Riege contributed by using 2,000 AWB numbers to redirect messages for these shipments only. For all other Icelandair shipments, messaging had to continue as usual. For this reason the messages were sent exclusively via SITA. The normal route via the normal portals would have triggered the normal processes for passenger aircraft. This would mean the Ground Handling Agent, who normally handles the PAX flights for Icelandair, would have received the data instead of Swissport.

But this alternative approach has a side effect: Icelandair would not get any data for the pre-declaration at customs. To solve this, Riege had to create a second message for the transmission to customs in Iceland and Germany,  literally overnight.
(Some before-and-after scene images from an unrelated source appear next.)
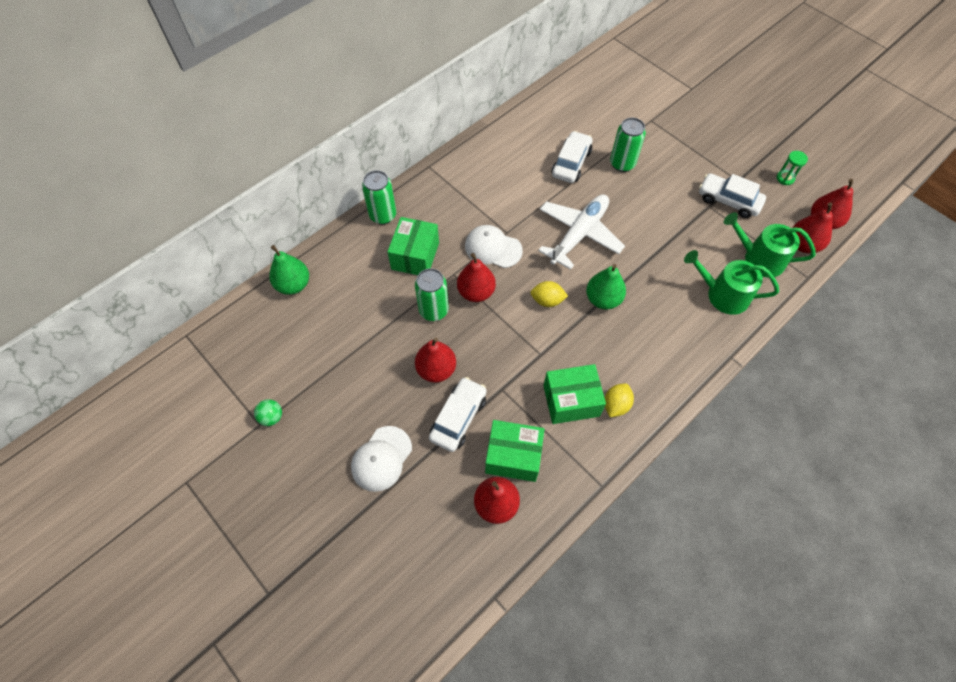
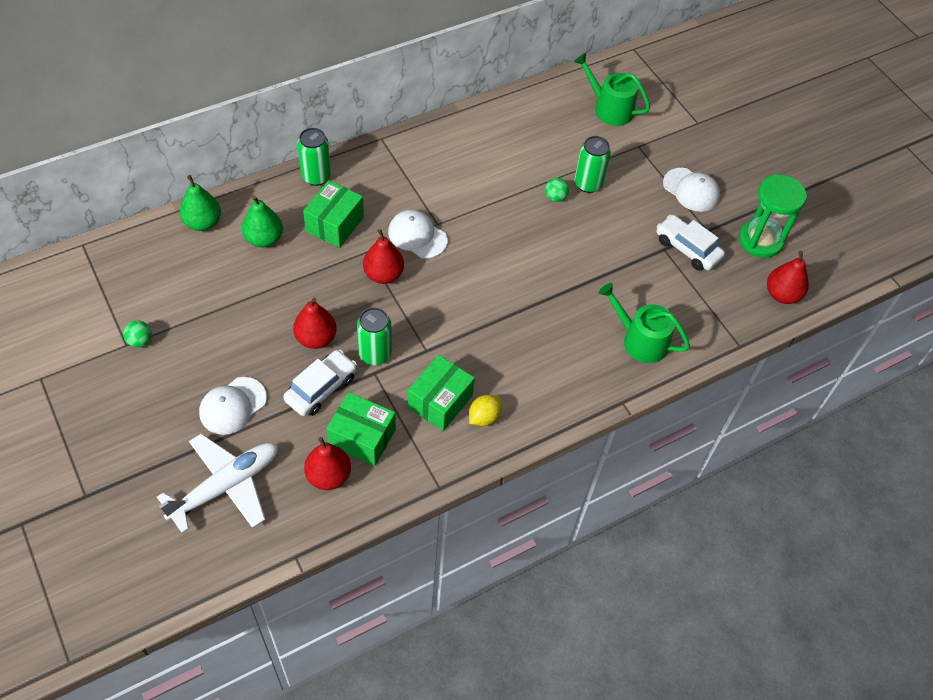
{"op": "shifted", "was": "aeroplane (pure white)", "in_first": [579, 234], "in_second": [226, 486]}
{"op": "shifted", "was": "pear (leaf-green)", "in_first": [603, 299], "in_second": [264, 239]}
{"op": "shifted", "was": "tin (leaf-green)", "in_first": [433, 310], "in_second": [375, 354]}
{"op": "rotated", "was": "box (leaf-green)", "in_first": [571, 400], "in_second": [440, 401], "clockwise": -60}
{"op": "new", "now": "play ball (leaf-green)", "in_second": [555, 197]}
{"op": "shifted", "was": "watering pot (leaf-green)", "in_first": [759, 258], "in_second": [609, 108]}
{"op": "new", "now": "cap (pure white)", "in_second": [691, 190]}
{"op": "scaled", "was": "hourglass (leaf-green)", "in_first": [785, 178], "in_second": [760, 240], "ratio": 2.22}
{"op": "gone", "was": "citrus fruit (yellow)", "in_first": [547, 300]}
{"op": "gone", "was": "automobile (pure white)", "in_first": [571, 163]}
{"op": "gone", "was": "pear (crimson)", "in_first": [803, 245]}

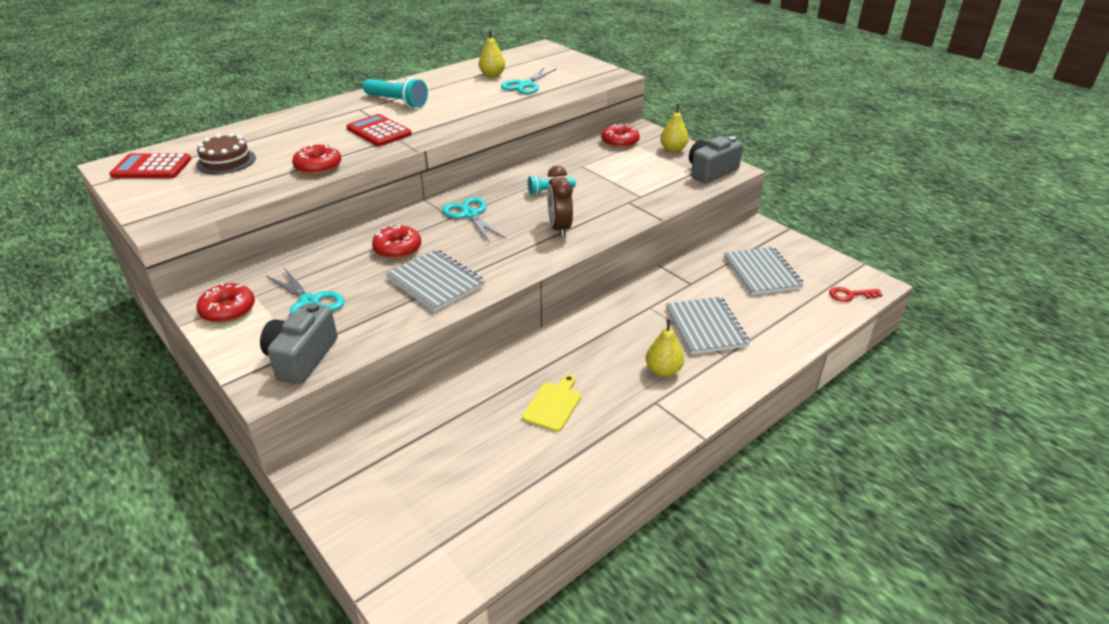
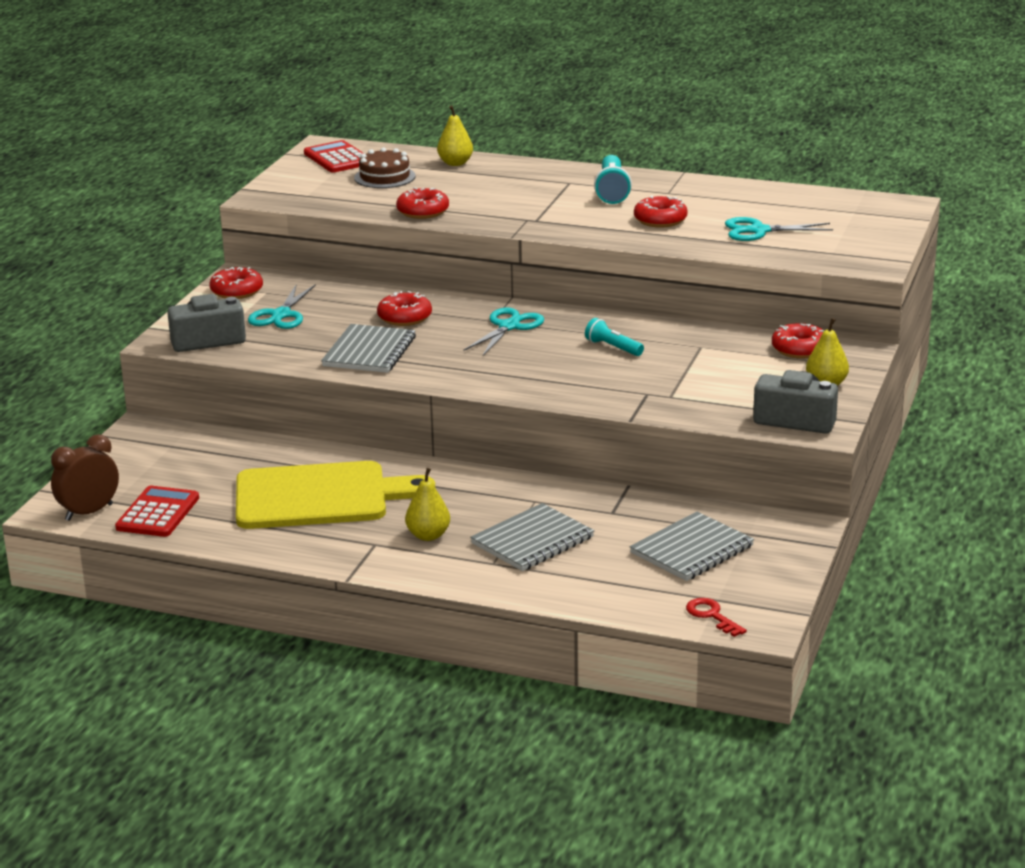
{"op": "shifted", "was": "clock (russet)", "in_first": [559, 228], "in_second": [89, 512]}
{"op": "shifted", "was": "calculator (crimson)", "in_first": [379, 131], "in_second": [158, 513]}
{"op": "scaled", "was": "cutting board (yellow)", "in_first": [553, 404], "in_second": [319, 496], "ratio": 2.33}
{"op": "shifted", "was": "pear (yellow)", "in_first": [492, 75], "in_second": [455, 163]}
{"op": "new", "now": "glazed donut (crimson)", "in_second": [660, 220]}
But everything worked out fine. A total of 45 flights are initially planned, each with between 20 and 30 tons of cargo, and all those involved are sure that the processes will continue to run smoothly until the last flight.

All together for each other

In this exemplary project, many hands have interlocked and helped many more. First and foremost, the medical and care facilities throughout Europe are supplied with a sufficient quantity of protective masks. Icelandair has the benefit of being able to at least partially compensate for the loss of income from passenger business. Swissport were able to prove themselves a reliable partner for special measures. For DB Schenker this was a successfully test of alternative transport models for exceptional situations. And Riege, whose expertise in messaging was enhanced by new abilities. So this prime example of logistical creativity is also a shining example of cross system, cross-border cooperation.